African Union Meetings Focus on Gender, Security, Financing and Trade
African leaders gathered for the two-day annual African Union (AU) Summit on Friday, January 30, in Addis Ababa. The summit’s theme of “Women’s Empowerment,” will serve to highlight the crucial issue of improving women’s economic, political and social participation across the continent—a core priority of the AU’s 2063 Development Agenda. As the summit got underway, Zimbabwean President Robert Mugabe was confirmed as the new AU Commission chairperson, amid some controversial comments on gender parity. Several highlights from the pre-meetings throughout the week include: the formation of a 7,500-strong regional force to combat Boko Haram, the development of an African Union Foundation to help finance the AU’s growing budget, and the announcement of a new launch date (May 2015) for the Tripartite Free Trade Agreement, which will unify and integrate three regional trading blocs in sub-Saharan Africa.
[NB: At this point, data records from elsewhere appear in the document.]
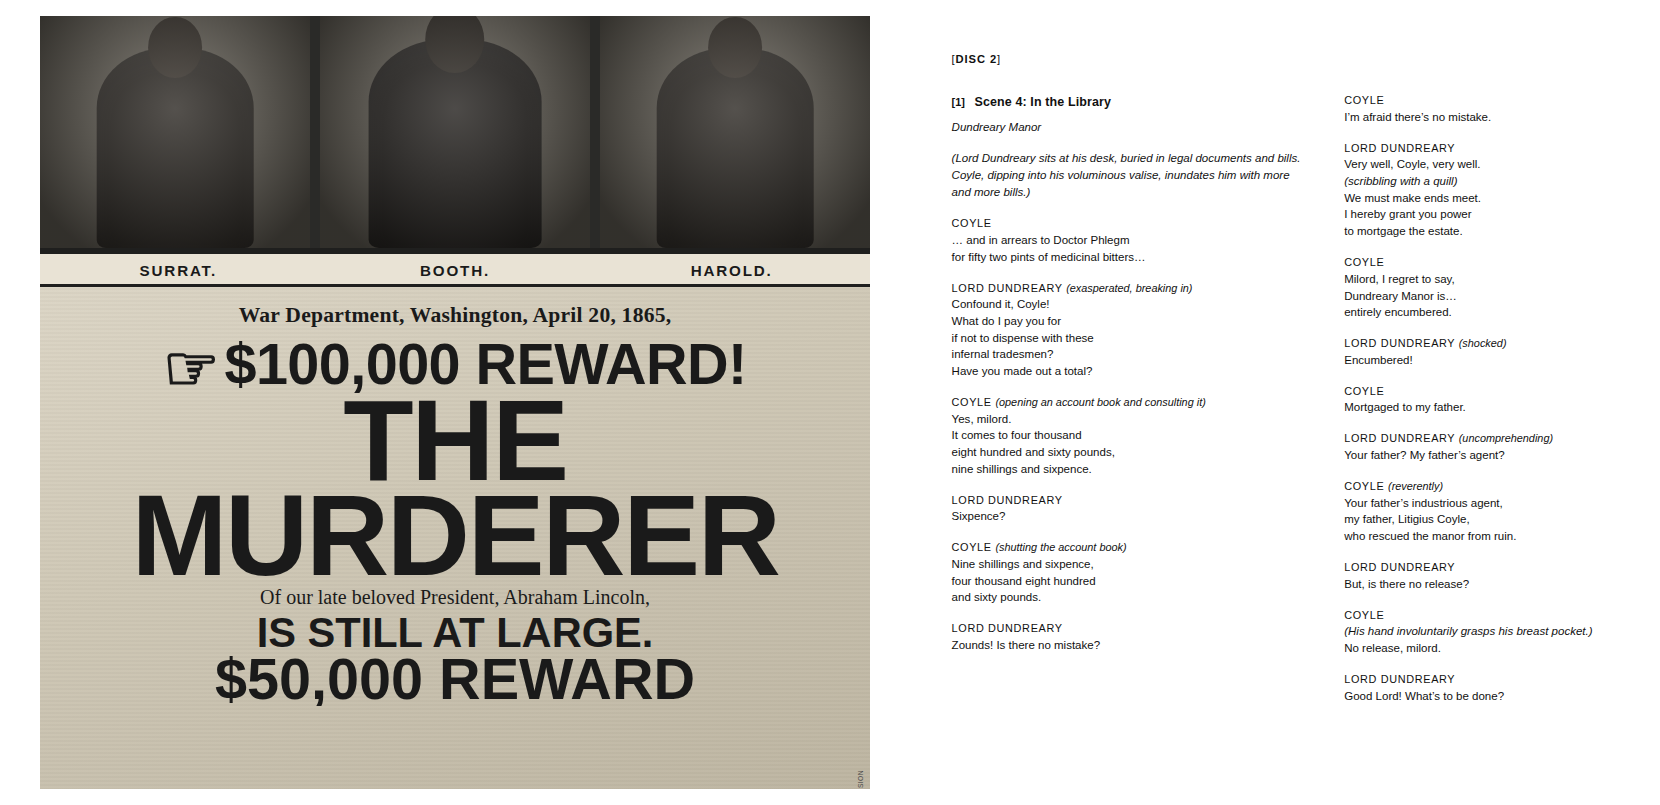SURRAT. BOOTH. HAROLD.
War Department, Washington, April 20, 1865,
☞$100,000 REWARD!
THE MURDERER
Of our late beloved President, Abraham Lincoln,
IS STILL AT LARGE.
$50,000 REWARD
Library of Congress Rare Book and Special Collections Division
[DISC 2]
[1]
Scene 4: In the Library
Dundreary Manor
(Lord Dundreary sits at his desk, buried in legal documents and bills. Coyle, dipping into his voluminous valise, inundates him with more and more bills.)
Coyle
… and in arrears to Doctor Phlegm
for fifty two pints of medicinal bitters…
Lord Dundreary (exasperated, breaking in)
Confound it, Coyle!
What do I pay you for
if not to dispense with these
infernal tradesmen?
Have you made out a total?
Coyle (opening an account book and consulting it)
Yes, milord.
It comes to four thousand
eight hundred and sixty pounds,
nine shillings and sixpence.
Lord Dundreary
Sixpence?
Coyle (shutting the account book)
Nine shillings and sixpence,
four thousand eight hundred
and sixty pounds.
Lord Dundreary
Zounds! Is there no mistake?
Coyle
I’m afraid there’s no mistake.
Lord Dundreary
Very well, Coyle, very well.
(scribbling with a quill) We must make ends meet.
I hereby grant you power
to mortgage the estate.
Coyle
Milord, I regret to say,
Dundreary Manor is…
entirely encumbered.
Lord Dundreary (shocked)
Encumbered!
Coyle
Mortgaged to my father.
Lord Dundreary (uncomprehending)
Your father? My father’s agent?
Coyle (reverently)
Your father’s industrious agent,
my father, Litigius Coyle,
who rescued the manor from ruin.
Lord Dundreary
But, is there no release?
Coyle (His hand involuntarily grasps his breast pocket.)
No release, milord.
Lord Dundreary
Good Lord! What’s to be done?
37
ODI Report Estimates African Losses from Sovereign Bonds
On Wednesday, January 28, the U.K.-based Overseas Development Institute (ODI) released a new report entitled, “Sub-Saharan Africa’s International Sovereign Bonds,” which revealed that African governments may experience up to $10.8 billion in losses (equivalent to 1.1 percent of the region’s GDP) on sovereign bonds that they issued in 2013 and 2014, due largely to exchange rate risks. Last year, low borrowing costs prompted African governments to issue more than $16 billion in sovereign bonds, in order to finance a multitude of major infrastructure projects. Sovereign bonds are issued and repaid in U.S. dollars so the value of the U.S. dollar (relative to other international currencies) plays a crucial role in determining how much it will cost countries to repay their debt. According to Bloomberg, which tracks 24 African currencies, 20 of these currencies depreciated against the dollar in 2014, increasing their sovereign debt repayments and their risk of default. Moreover, declining commodity prices have reduced economic growth, further undercutting the abilities of these countries to repay the debt. To reduce the likelihood of default and to support economic growth in the affected countries, ODI recommends that national development agencies and international investors hold governments accountable for the responsible use of funds in line with development priorities.
African Trade Ministers Lobby for AGOA Renewal
As a new Congress has convened in Washington D.C., proponents of stronger U.S.-Africa trade relations are intensifying their efforts to lobby for the swift renewal of the African Growth and Opportunity Act, a trade preference scheme that allows African countries duty-free access to U.S. markets. This week, African trade ministers met with their U.S. counterparts in Washington, DC to advocate for the seamless renewal of AGOA, stressing that although the deadline for AGOA’s renewal is set for September 2015, there is an urgent need to renew it before then, as many companies that import African goods must place their orders several months ahead of time to ensure that their goods can be shipped to stores according to schedule. Capitol Hill also served as a forum for discussions on AGOA and the future of U.S.-African trade relations as Rep. Karen Bass (D-CA) hosted an event on AGOA Today and Beyond: The Future of the US-Africa Commercial Relationship.
In other news, the U.S. Trade Representative Michael Froman appeared before the House Ways and Means Committee on Tuesday to discuss the current priorities of the U.S. international trade agenda. Although Ambassador Froman did not specifically address the AGOA renewal in his statements, committee chairman Rep. Paul Ryan (R-WI) reaffirmed his commitment to “ensuring a seamless and timely renewal of the African Growth and Opportunity Act as soon as possible” in the hearing’s opening remarks.